*** Page text Section Begins ***

Piero Scaruffi(Copyright © 2013 Piero Scaruffi | Legal restrictions )
These are excerpts and elaborations from my book "The Nature of Consciousness"
The Origin of Evolution
Fundamental to Gregor Mendel's theory is the distinction between the appearance of an organism (its "phenotype"), which turns out to be a blend of the appearances of its parents, and the physical state of the factors inherited from each parent (the "genotype"), which remain unmixed. The physiology of development fuses, at the level of the whole organism, the information of heredity, which is still kept separated at the genetic level. The two fundamental laws of heredity are that, first, the factors that are passed from parent to offspring (which today we call "genes") maintain their individuality despite their interaction with other genes in the development of the organism, and that, second, gene segregation allows for the reappearance of a variation in later generations of offspring. From these considerations Mendel had the intuition that heredity is based on a discrete (rather than continuous) entity, just like Physics is based on elementary particles. That entity was the gene. What is truly inherited is not the "traits": it is the genes.
(Darwin, incidentally, believed that traits were transmitted from parent to offspring through blood).
Mendel also found that new variation will not be diluted by the process of mating but will always be available for selection, a fact that explains why a population variation is not immediately destroyed by selection itself. The antithetical properties of heredity and variation are dual aspects of the same process: the actual variation among members of the same generation explains the transmission of similarity across generations.

*** Page text Section Ends ***

Reproduce the full excerpt on Mendel's laws of heredity word for word.

*** The data Section Begins ***

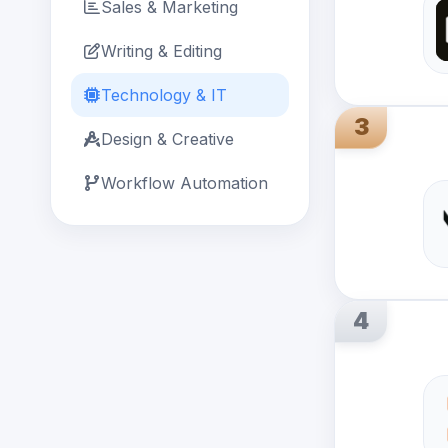
Sales & Marketing
Writing & Editing
Technology & IT
3
Design & Creative
Workflow Automation
4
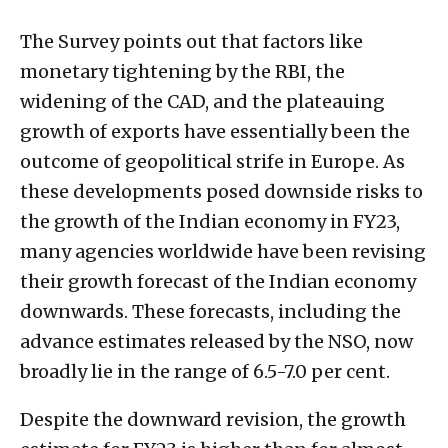
The Survey points out that factors like
monetary tightening by the RBI, the
widening of the CAD, and the plateauing
growth of exports have essentially been the
outcome of geopolitical strife in Europe. As
these developments posed downside risks to
the growth of the Indian economy in FY23,
many agencies worldwide have been revising
their growth forecast of the Indian economy
downwards. These forecasts, including the
advance estimates released by the NSO, now
broadly lie in the range of 6.5-7.0 per cent.
Despite the downward revision, the growth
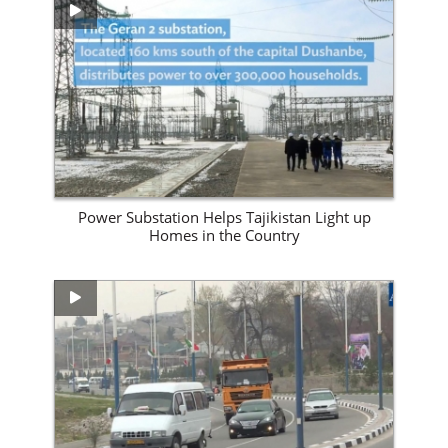
View Site
Power Substation Helps Tajikistan Light up
Homes in the Country
View Site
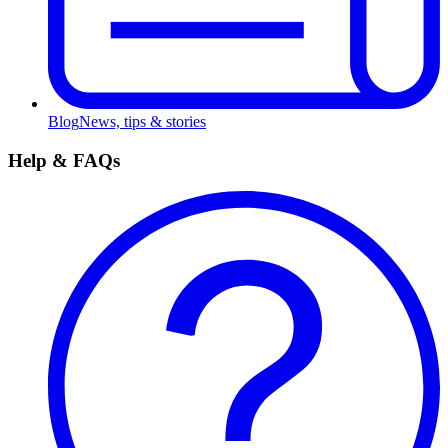
Blog
News, tips & stories
Help & FAQs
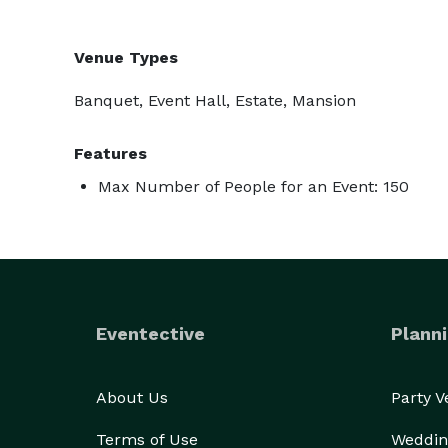
Venue Types
Banquet, Event Hall, Estate, Mansion
Features
Max Number of People for an Event: 150
Eventective
Planni
About Us
Party 
Terms of Use
Weddin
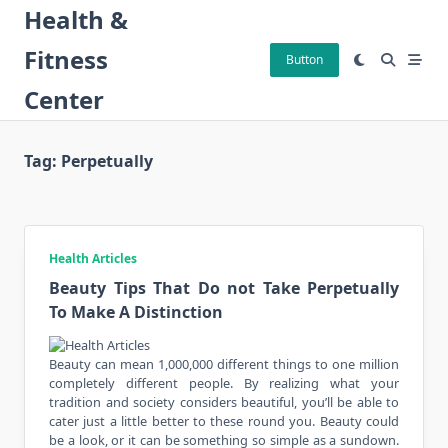
Skip
Health &
to
Fitness
content
Button
Center
Tag:
Perpetually
Health Articles
Beauty Tips That Do not Take Perpetually
To Make A Distinction
Beauty can mean 1,000,000 different things to one million
completely different people. By realizing what your
tradition and society considers beautiful, you’ll be able to
cater just a little better to these round you. Beauty could
be a look, or it can be something so simple as a sundown.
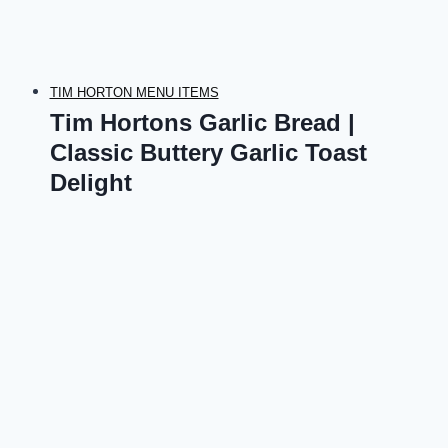
TIM HORTON MENU ITEMS
Tim Hortons Garlic Bread |
Classic Buttery Garlic Toast
Delight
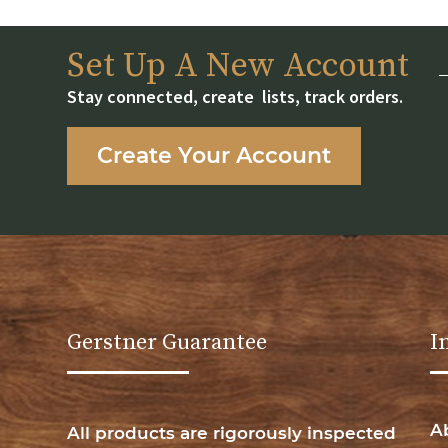
Set Up A New Account
Stay connected, create lists, track orders.
Create Your Account
Gerstner Guarantee
I
A
All products are rigorously inspected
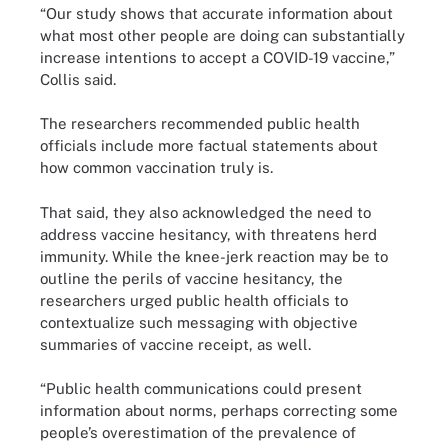
“Our study shows that accurate information about
what most other people are doing can substantially
increase intentions to accept a COVID-19 vaccine,”
Collis said.
The researchers recommended public health
officials include more factual statements about
how common vaccination truly is.
That said, they also acknowledged the need to
address vaccine hesitancy, with threatens herd
immunity. While the knee-jerk reaction may be to
outline the perils of vaccine hesitancy, the
researchers urged public health officials to
contextualize such messaging with objective
summaries of vaccine receipt, as well.
“Public health communications could present
information about norms, perhaps correcting some
people’s overestimation of the prevalence of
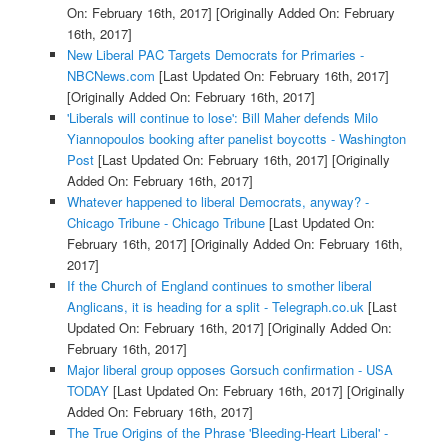
On: February 16th, 2017]
[Originally Added On: February
16th, 2017]
New Liberal PAC Targets Democrats for Primaries -
NBCNews.com
[Last Updated On: February 16th, 2017]
[Originally Added On: February 16th, 2017]
'Liberals will continue to lose': Bill Maher defends Milo
Yiannopoulos booking after panelist boycotts - Washington
Post
[Last Updated On: February 16th, 2017]
[Originally
Added On: February 16th, 2017]
Whatever happened to liberal Democrats, anyway? -
Chicago Tribune - Chicago Tribune
[Last Updated On:
February 16th, 2017]
[Originally Added On: February 16th,
2017]
If the Church of England continues to smother liberal
Anglicans, it is heading for a split - Telegraph.co.uk
[Last
Updated On: February 16th, 2017]
[Originally Added On:
February 16th, 2017]
Major liberal group opposes Gorsuch confirmation - USA
TODAY
[Last Updated On: February 16th, 2017]
[Originally
Added On: February 16th, 2017]
The True Origins of the Phrase 'Bleeding-Heart Liberal' -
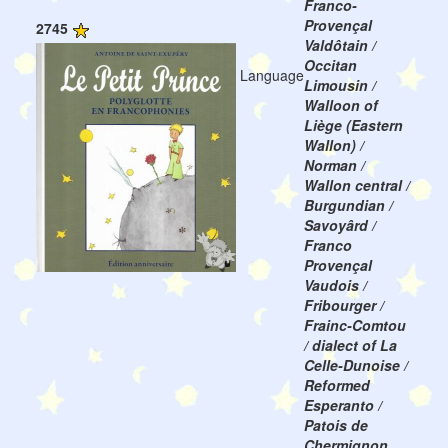
Franco-
Provençal
2745
Valdôtain /
Occitan
Language
Limousin /
Walloon of
Liège (Eastern
Wallon) /
Norman /
Wallon central /
Burgundian /
Savoyârd /
Franco
Provençal
Vaudois /
Fribourger /
Frainc-Comtou
/ dialect of La
Celle-Dunoise /
Reformed
Esperanto /
Patois de
Chermignon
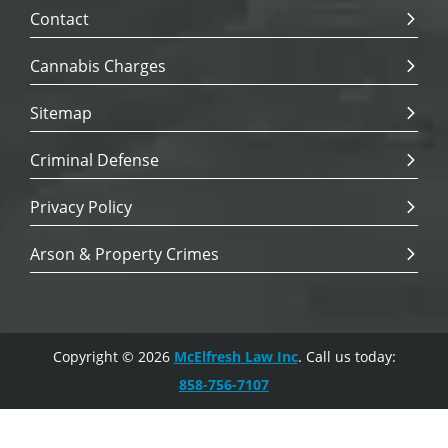
Contact
Cannabis Charges
Sitemap
Criminal Defense
Privacy Policy
Arson & Property Crimes
Copyright © 2026
McElfresh Law Inc
. Call us today:
858-756-7107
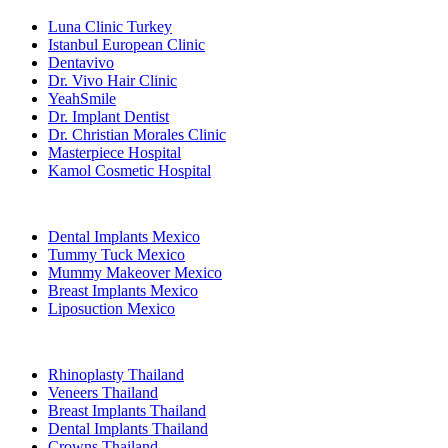
Luna Clinic Turkey
Istanbul European Clinic
Dentavivo
Dr. Vivo Hair Clinic
YeahSmile
Dr. Implant Dentist
Dr. Christian Morales Clinic
Masterpiece Hospital
Kamol Cosmetic Hospital
Popular Treatments in Mexico
Dental Implants Mexico
Tummy Tuck Mexico
Mummy Makeover Mexico
Breast Implants Mexico
Liposuction Mexico
Popular Treatments in Thailand
Rhinoplasty Thailand
Veneers Thailand
Breast Implants Thailand
Dental Implants Thailand
Crowns Thailand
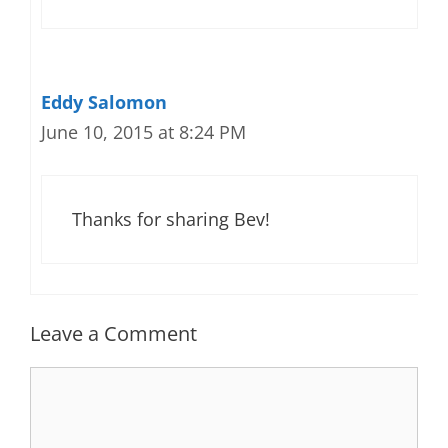
Eddy Salomon
June 10, 2015 at 8:24 PM
Thanks for sharing Bev!
Leave a Comment
Comment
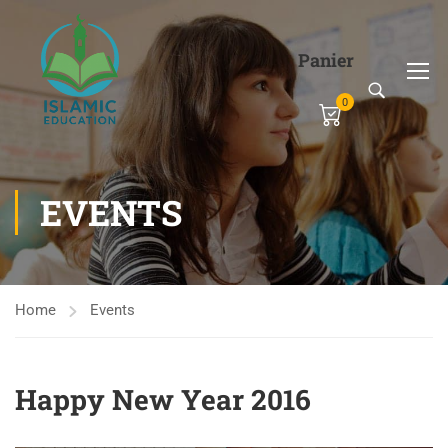
Panier
0
EVENTS
Home
Events
Happy New Year 2016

*** The data Section Ends ***

▶ **Answer space**:
Piero Scaruffi(Copyright © 2013 Piero Scaruffi | Legal restrictions )
These are excerpts and elaborations from my book "The Nature of Consciousness"
The Origin of Evolution
Fundamental to Gregor Mendel's theory is the distinction between the appearance of an organism (its "phenotype"), which turns out to be a blend of the appearances of its parents, and the physical state of the factors inherited from each parent (the "genotype"), which remain unmixed. The physiology of development fuses, at the level of the whole organism, the information of heredity, which is still kept separated at the genetic level. The two fundamental laws of heredity are that, first, the factors that are passed from parent to offspring (which today we call "genes") maintain their individuality despite their interaction with other genes in the development of the organism, and that, second, gene segregation allows for the reappearance of a variation in later generations of offspring. From these considerations Mendel had the intuition that heredity is based on a discrete (rather than continuous) entity, just like Physics is based on elementary particles. That entity was the gene. What is truly inherited is not the "traits": it is the genes.
(Darwin, incidentally, believed that traits were transmitted from parent to offspring through blood).
Mendel also found that new variation will not be diluted by the process of mating but will always be available for selection, a fact that explains why a population variation is not immediately destroyed by selection itself. The antithetical properties of heredity and variation are dual aspects of the same process: the actual variation among members of the same generation explains the transmission of similarity across generations.